Exercise directions:
Instruction for the data below: set down exactly the lines from the line with "right wrist: (38, 171)" to the line with "left ankle: (430, 231)", inclusive, and no others.

[[ Data supplied, beginning ]]

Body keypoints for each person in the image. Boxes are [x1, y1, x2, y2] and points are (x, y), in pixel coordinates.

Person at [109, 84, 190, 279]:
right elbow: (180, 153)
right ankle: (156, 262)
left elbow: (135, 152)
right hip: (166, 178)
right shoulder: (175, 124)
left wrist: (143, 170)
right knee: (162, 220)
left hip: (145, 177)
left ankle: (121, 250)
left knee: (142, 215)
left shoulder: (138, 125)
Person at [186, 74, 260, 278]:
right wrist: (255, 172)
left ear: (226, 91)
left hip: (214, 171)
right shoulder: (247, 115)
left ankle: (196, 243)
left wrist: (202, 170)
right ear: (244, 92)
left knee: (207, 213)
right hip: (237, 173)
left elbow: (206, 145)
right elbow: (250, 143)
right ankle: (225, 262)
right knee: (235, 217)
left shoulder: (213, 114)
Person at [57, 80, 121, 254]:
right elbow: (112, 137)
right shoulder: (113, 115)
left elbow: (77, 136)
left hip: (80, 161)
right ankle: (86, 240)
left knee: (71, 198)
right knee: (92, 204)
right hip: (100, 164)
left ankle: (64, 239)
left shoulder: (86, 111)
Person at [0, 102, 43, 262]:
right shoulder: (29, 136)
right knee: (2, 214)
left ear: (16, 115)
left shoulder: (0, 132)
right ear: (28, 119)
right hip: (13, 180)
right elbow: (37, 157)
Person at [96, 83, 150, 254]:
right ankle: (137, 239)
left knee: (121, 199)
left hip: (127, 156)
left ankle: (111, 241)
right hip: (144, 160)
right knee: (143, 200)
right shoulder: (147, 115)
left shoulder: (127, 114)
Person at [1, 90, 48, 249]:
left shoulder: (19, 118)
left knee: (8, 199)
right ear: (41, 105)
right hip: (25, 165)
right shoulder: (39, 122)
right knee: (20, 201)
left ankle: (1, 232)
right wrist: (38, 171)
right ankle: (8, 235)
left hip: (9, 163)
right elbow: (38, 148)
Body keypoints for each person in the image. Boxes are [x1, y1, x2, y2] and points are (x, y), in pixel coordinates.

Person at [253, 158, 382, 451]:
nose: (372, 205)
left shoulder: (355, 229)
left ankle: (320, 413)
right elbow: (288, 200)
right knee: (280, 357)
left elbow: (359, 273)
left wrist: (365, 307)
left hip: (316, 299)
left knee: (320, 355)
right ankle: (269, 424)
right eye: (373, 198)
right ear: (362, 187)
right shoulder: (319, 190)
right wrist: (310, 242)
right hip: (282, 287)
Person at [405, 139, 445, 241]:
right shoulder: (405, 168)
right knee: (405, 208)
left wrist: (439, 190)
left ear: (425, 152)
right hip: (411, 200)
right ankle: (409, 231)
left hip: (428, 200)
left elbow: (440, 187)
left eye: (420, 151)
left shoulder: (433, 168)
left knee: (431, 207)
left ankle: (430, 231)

[[ Data supplied, end ]]
[[ Data supplied, beginning ]]

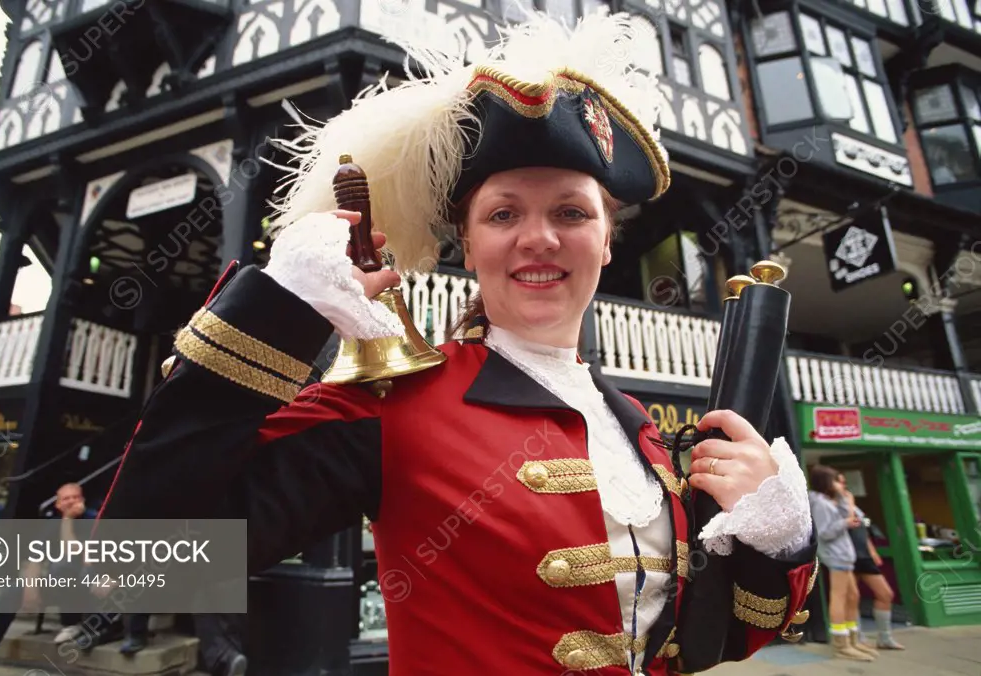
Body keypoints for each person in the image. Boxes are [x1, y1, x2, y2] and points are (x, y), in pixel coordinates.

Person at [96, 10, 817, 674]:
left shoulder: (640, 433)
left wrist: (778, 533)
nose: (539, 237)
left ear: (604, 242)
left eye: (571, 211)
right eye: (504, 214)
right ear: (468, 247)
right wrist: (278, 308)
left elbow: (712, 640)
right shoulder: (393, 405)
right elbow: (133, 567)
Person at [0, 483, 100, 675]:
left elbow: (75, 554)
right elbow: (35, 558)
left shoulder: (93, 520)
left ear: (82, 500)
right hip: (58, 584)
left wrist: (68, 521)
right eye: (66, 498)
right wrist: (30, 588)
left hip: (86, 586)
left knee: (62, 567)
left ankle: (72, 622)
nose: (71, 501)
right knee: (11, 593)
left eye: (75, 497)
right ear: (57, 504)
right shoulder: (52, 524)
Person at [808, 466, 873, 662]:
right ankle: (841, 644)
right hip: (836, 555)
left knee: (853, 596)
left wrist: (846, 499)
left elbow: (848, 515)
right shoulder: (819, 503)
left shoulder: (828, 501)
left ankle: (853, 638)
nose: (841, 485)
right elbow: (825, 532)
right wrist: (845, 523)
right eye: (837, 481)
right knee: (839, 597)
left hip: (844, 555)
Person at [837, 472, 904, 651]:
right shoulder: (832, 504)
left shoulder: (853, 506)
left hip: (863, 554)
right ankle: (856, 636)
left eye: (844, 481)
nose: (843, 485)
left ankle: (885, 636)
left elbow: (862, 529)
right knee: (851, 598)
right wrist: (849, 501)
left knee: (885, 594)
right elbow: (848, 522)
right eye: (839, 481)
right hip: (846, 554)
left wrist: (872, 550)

[[ Data supplied, end ]]

Reply to the task:
right wrist: (38, 171)
right ankle: (8, 235)
left hip: (9, 163)
right elbow: (38, 148)
Body keypoints for each person in the image. Boxes are [x1, y1, x2, y2] and points are (x, y), in pixel coordinates.

Person at [253, 158, 382, 451]:
nose: (372, 205)
left shoulder: (355, 229)
left ankle: (320, 413)
right elbow: (288, 200)
right knee: (280, 357)
left elbow: (359, 273)
left wrist: (365, 307)
left hip: (316, 299)
left knee: (320, 355)
right ankle: (269, 424)
right eye: (373, 198)
right ear: (362, 187)
right shoulder: (319, 190)
right wrist: (310, 242)
right hip: (282, 287)
Person at [405, 139, 445, 241]:
right shoulder: (405, 168)
right knee: (405, 208)
left wrist: (439, 190)
left ear: (425, 152)
right hip: (411, 200)
right ankle: (409, 231)
left hip: (428, 200)
left elbow: (440, 187)
left eye: (420, 151)
left shoulder: (433, 168)
left knee: (431, 207)
left ankle: (430, 231)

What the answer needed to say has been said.